(Exercise) Transcribe only the lines of the listing below from the one holding "power microscopy photomicrograph" through the one holding "photomicrograph of human", inclusive, without any change.

(Available records)
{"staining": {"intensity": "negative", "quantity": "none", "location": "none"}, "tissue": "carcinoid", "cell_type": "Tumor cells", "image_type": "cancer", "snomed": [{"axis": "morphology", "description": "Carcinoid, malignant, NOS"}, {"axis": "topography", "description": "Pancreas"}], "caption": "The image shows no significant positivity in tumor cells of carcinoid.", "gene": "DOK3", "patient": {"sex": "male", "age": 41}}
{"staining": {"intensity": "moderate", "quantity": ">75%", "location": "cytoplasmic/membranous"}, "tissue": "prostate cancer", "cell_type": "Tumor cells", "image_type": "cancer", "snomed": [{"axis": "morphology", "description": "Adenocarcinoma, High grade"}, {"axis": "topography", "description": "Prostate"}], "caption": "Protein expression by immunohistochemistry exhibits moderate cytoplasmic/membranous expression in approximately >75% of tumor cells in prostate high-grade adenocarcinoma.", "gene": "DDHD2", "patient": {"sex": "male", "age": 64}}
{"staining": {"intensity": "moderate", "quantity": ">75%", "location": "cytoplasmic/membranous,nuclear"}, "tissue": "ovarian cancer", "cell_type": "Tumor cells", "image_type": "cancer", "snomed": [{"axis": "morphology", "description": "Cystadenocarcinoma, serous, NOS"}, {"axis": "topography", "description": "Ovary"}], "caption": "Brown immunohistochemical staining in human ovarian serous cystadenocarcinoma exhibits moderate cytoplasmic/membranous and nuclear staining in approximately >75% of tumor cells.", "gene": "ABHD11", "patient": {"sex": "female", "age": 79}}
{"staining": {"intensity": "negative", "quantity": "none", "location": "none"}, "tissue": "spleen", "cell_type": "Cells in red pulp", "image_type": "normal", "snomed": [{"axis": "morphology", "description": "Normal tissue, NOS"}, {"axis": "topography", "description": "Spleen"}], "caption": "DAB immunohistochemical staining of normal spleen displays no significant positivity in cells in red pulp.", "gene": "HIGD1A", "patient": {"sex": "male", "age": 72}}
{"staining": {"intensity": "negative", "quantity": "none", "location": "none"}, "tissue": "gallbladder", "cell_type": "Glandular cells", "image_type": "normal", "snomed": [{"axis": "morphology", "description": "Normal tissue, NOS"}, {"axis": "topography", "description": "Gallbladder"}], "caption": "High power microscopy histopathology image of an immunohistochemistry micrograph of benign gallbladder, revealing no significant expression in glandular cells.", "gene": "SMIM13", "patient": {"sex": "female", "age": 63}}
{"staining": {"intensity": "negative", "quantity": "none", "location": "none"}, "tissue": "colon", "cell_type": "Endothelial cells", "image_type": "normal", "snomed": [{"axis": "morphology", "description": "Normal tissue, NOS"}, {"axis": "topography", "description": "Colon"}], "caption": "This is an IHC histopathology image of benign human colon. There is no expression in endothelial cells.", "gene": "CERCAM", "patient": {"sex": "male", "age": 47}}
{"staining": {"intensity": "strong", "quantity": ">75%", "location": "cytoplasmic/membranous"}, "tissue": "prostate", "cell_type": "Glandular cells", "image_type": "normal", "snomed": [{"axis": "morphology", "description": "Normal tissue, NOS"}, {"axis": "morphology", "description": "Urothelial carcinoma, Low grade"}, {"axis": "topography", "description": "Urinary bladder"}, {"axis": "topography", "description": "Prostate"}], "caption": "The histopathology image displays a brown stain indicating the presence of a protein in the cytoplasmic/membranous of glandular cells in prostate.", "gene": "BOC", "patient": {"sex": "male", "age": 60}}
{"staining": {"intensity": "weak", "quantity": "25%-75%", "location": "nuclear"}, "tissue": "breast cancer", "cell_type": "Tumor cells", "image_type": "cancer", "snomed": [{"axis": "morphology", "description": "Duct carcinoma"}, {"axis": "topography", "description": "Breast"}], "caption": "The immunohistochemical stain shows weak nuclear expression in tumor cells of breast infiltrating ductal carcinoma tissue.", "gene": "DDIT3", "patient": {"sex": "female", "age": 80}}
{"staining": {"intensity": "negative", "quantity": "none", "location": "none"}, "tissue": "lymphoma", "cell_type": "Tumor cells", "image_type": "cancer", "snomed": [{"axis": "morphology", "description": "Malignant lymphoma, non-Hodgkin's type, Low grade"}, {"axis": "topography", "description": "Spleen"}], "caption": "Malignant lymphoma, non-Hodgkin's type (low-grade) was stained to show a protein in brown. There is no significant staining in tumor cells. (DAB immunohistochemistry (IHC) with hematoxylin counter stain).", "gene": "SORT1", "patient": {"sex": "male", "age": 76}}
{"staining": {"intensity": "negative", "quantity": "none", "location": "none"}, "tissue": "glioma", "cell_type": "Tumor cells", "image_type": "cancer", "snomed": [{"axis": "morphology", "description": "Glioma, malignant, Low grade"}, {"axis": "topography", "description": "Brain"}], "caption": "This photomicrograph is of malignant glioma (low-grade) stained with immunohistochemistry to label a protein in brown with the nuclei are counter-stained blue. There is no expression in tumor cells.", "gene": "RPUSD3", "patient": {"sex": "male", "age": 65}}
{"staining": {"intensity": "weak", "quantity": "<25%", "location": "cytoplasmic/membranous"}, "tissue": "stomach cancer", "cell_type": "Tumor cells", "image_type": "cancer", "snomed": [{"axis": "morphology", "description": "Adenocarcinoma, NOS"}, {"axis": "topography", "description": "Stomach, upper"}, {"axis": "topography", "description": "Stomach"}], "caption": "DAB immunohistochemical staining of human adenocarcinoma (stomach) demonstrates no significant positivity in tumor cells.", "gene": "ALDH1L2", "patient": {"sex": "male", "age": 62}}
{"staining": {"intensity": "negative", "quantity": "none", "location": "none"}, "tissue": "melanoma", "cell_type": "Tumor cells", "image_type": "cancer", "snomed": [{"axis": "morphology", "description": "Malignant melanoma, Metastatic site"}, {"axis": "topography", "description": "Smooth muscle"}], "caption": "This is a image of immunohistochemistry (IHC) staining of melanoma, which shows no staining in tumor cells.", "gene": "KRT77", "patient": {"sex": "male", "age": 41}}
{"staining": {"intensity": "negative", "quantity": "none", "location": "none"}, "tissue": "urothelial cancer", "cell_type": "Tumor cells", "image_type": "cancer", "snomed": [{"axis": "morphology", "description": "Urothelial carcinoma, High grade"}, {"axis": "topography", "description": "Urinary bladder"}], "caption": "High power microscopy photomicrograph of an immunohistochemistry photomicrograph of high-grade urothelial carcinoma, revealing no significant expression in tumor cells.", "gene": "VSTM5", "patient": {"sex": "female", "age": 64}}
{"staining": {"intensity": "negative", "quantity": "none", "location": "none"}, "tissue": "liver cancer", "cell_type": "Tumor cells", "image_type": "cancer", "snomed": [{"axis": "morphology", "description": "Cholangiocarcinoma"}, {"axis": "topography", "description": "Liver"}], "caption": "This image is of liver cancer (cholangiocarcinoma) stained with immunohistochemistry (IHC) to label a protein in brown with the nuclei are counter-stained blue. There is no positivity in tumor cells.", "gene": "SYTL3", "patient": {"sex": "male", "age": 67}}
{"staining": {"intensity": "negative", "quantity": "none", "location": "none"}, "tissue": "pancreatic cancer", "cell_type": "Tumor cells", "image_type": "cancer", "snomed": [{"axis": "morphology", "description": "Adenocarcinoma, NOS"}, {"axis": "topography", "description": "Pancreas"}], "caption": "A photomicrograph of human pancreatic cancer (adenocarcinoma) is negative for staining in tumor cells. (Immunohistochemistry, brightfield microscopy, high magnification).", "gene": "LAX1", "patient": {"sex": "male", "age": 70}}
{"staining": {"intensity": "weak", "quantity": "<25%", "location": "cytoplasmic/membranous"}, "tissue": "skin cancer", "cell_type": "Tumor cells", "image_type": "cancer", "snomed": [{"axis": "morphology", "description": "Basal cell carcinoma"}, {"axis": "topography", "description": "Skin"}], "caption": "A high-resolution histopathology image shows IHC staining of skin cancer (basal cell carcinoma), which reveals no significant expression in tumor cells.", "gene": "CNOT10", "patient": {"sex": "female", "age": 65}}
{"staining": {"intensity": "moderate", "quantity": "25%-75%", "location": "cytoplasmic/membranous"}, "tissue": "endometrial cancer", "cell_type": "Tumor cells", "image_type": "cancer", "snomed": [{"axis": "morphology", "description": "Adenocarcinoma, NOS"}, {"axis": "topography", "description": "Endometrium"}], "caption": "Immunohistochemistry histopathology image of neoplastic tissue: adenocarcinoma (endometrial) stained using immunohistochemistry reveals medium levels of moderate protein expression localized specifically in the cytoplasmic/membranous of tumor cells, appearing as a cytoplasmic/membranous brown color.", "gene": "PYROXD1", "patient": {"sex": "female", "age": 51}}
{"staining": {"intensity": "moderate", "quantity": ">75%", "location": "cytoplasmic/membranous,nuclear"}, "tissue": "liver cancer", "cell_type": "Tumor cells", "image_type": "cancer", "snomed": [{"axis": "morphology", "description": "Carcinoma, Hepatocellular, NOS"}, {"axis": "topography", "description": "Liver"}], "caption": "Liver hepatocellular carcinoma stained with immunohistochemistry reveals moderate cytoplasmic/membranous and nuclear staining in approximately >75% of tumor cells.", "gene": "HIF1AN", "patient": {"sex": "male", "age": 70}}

(Finished task)
{"staining": {"intensity": "negative", "quantity": "none", "location": "none"}, "tissue": "urothelial cancer", "cell_type": "Tumor cells", "image_type": "cancer", "snomed": [{"axis": "morphology", "description": "Urothelial carcinoma, High grade"}, {"axis": "topography", "description": "Urinary bladder"}], "caption": "High power microscopy photomicrograph of an immunohistochemistry photomicrograph of high-grade urothelial carcinoma, revealing no significant expression in tumor cells.", "gene": "VSTM5", "patient": {"sex": "female", "age": 64}}
{"staining": {"intensity": "negative", "quantity": "none", "location": "none"}, "tissue": "liver cancer", "cell_type": "Tumor cells", "image_type": "cancer", "snomed": [{"axis": "morphology", "description": "Cholangiocarcinoma"}, {"axis": "topography", "description": "Liver"}], "caption": "This image is of liver cancer (cholangiocarcinoma) stained with immunohistochemistry (IHC) to label a protein in brown with the nuclei are counter-stained blue. There is no positivity in tumor cells.", "gene": "SYTL3", "patient": {"sex": "male", "age": 67}}
{"staining": {"intensity": "negative", "quantity": "none", "location": "none"}, "tissue": "pancreatic cancer", "cell_type": "Tumor cells", "image_type": "cancer", "snomed": [{"axis": "morphology", "description": "Adenocarcinoma, NOS"}, {"axis": "topography", "description": "Pancreas"}], "caption": "A photomicrograph of human pancreatic cancer (adenocarcinoma) is negative for staining in tumor cells. (Immunohistochemistry, brightfield microscopy, high magnification).", "gene": "LAX1", "patient": {"sex": "male", "age": 70}}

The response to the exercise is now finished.